- **Exercise brief**
Please list all lines of the material below in which the string "casing" occurs.

- **Source records**
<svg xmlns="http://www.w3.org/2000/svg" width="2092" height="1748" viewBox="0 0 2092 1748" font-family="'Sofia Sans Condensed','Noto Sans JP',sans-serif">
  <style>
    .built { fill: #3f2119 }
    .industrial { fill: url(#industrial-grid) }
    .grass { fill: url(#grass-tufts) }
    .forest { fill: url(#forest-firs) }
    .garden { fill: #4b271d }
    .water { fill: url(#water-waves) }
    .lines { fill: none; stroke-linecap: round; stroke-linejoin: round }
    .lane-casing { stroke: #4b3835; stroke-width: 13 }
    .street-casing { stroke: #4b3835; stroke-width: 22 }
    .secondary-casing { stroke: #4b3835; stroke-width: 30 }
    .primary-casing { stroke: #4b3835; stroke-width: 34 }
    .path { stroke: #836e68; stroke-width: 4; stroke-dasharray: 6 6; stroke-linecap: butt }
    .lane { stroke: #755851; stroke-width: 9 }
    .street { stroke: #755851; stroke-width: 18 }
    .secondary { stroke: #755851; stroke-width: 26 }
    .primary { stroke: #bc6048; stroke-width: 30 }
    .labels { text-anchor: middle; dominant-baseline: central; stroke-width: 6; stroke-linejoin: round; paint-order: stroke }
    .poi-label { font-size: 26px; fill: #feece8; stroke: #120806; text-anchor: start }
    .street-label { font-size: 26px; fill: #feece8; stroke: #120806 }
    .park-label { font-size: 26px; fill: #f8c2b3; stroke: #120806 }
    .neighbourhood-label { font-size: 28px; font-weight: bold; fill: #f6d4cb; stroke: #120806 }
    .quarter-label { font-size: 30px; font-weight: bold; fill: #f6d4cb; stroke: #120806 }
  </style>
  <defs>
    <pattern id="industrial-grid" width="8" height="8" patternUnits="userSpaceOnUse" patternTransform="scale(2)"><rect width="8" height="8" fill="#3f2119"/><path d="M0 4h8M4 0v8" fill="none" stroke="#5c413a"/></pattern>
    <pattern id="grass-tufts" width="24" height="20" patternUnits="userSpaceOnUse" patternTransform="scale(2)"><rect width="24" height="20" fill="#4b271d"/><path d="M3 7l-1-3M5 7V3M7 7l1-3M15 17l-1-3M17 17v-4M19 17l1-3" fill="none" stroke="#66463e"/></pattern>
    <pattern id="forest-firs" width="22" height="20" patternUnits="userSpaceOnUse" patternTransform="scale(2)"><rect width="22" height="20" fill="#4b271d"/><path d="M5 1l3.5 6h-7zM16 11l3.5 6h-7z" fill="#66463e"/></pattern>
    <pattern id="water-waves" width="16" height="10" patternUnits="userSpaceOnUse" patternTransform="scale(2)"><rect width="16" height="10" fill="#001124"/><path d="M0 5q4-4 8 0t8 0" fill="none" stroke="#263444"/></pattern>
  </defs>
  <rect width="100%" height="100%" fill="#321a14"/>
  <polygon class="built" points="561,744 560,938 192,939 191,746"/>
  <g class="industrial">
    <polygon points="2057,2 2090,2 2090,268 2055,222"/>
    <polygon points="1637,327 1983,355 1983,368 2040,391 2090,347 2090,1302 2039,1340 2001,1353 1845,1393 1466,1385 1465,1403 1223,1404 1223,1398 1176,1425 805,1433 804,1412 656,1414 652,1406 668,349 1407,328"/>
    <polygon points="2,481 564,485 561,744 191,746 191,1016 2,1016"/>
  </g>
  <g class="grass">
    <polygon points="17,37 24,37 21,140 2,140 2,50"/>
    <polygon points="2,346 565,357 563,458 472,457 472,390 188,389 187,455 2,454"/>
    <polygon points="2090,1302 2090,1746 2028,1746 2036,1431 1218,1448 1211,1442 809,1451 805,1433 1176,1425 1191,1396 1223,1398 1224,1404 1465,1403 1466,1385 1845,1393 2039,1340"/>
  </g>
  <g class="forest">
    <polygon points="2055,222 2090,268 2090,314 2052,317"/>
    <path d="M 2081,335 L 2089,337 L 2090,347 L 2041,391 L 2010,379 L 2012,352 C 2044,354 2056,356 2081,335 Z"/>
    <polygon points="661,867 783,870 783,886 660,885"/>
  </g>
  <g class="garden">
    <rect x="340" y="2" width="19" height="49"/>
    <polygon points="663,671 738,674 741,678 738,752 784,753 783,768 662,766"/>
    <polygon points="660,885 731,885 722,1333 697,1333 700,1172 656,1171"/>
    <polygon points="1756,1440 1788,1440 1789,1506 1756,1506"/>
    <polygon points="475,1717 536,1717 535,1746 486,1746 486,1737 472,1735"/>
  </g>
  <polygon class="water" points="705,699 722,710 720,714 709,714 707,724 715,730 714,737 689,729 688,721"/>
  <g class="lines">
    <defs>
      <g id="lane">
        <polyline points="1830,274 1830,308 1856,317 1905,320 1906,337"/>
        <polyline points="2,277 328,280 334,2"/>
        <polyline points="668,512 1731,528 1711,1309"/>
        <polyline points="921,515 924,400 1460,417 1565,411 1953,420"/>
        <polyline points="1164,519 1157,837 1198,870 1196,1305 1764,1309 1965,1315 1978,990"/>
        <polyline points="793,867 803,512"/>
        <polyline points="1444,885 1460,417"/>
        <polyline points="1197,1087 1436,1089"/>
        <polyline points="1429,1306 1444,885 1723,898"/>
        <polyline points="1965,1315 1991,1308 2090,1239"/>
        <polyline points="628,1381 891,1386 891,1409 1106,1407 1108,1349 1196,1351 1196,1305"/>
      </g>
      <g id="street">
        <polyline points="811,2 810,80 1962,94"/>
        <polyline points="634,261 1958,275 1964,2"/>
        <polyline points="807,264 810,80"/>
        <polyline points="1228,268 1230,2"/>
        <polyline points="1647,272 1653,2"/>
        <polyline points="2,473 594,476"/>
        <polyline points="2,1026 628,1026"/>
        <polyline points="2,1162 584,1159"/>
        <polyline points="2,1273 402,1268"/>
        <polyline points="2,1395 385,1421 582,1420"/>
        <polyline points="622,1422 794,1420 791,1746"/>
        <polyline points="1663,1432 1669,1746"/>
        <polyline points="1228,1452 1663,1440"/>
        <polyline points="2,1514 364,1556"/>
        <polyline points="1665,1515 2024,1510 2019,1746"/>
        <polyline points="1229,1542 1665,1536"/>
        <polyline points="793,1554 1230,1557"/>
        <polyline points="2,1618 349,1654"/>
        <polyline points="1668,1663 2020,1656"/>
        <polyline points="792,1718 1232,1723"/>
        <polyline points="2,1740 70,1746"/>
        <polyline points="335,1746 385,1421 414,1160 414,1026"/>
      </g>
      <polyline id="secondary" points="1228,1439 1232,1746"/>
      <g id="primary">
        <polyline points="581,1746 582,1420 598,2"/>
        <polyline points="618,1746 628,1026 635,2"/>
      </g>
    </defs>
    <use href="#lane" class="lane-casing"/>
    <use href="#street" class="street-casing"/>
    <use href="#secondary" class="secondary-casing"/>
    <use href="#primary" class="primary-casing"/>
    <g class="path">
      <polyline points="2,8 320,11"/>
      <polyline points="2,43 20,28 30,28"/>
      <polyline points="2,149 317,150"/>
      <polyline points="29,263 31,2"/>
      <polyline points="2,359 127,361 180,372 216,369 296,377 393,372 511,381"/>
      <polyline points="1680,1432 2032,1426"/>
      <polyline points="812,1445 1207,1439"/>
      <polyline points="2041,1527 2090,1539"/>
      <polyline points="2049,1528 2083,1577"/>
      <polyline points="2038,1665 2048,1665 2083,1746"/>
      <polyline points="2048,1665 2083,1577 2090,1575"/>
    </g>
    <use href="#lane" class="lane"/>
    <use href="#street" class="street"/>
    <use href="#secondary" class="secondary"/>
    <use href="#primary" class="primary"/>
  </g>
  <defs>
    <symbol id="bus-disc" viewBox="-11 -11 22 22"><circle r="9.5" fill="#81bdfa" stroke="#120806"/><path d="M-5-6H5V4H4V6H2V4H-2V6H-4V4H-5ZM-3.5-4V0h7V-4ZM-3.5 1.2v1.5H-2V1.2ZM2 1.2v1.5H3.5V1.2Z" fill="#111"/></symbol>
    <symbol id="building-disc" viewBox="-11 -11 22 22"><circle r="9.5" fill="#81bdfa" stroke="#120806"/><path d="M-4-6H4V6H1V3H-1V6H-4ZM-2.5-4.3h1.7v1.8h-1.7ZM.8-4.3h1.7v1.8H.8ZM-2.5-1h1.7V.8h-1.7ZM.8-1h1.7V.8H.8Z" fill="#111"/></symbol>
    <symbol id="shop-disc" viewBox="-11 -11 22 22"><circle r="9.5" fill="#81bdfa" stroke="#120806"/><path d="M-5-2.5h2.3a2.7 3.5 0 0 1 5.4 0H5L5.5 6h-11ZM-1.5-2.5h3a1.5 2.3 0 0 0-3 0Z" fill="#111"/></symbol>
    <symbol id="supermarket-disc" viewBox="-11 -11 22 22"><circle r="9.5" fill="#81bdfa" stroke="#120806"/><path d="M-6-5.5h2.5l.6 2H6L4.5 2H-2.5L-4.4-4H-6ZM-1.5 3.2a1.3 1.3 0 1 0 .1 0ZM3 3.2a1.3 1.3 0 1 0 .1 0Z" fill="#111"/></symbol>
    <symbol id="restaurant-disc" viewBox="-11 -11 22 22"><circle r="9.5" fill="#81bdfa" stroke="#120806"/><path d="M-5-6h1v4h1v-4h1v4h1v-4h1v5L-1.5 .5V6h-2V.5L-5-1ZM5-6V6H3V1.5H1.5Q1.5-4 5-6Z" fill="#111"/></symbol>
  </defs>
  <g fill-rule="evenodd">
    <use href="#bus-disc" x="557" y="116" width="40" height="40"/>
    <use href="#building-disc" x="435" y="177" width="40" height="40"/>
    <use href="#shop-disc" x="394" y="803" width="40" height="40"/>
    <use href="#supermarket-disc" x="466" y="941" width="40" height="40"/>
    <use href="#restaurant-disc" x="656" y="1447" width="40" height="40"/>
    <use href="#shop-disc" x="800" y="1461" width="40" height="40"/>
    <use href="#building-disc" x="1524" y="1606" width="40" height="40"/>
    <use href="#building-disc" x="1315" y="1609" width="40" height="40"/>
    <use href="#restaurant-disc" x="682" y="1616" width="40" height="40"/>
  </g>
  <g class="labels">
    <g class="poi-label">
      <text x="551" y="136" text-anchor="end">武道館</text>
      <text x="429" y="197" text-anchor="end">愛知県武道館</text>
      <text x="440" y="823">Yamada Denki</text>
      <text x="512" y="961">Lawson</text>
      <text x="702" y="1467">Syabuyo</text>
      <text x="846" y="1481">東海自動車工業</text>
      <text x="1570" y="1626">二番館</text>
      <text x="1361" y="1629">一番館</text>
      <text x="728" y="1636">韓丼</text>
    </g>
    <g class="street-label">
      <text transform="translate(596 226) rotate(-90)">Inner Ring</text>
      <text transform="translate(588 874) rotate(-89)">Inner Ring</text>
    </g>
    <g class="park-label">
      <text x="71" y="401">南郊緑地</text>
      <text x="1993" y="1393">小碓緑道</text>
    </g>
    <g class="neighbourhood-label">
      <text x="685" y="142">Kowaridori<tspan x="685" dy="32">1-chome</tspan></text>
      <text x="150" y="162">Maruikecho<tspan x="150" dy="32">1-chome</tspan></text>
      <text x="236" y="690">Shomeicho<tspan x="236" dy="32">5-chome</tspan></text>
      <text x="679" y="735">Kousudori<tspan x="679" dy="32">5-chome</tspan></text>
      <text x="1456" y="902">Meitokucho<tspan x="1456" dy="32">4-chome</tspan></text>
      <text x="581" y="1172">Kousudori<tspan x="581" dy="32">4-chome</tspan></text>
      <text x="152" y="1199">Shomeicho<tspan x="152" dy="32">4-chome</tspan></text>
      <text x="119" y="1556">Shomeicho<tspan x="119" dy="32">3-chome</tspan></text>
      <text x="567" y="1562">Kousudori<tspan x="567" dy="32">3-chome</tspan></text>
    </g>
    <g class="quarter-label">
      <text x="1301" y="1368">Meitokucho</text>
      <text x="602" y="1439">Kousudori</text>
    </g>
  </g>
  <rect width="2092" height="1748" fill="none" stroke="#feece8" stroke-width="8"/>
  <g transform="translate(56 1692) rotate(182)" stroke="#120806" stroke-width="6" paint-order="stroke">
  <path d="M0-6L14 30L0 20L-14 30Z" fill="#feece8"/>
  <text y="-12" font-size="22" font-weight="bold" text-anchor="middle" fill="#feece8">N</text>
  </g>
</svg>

- **Reply to the task**
    .lane-casing { stroke: #4b3835; stroke-width: 13 }
    .street-casing { stroke: #4b3835; stroke-width: 22 }
    .secondary-casing { stroke: #4b3835; stroke-width: 30 }
    .primary-casing { stroke: #4b3835; stroke-width: 34 }
    <use href="#lane" class="lane-casing"/>
    <use href="#street" class="street-casing"/>
    <use href="#secondary" class="secondary-casing"/>
    <use href="#primary" class="primary-casing"/>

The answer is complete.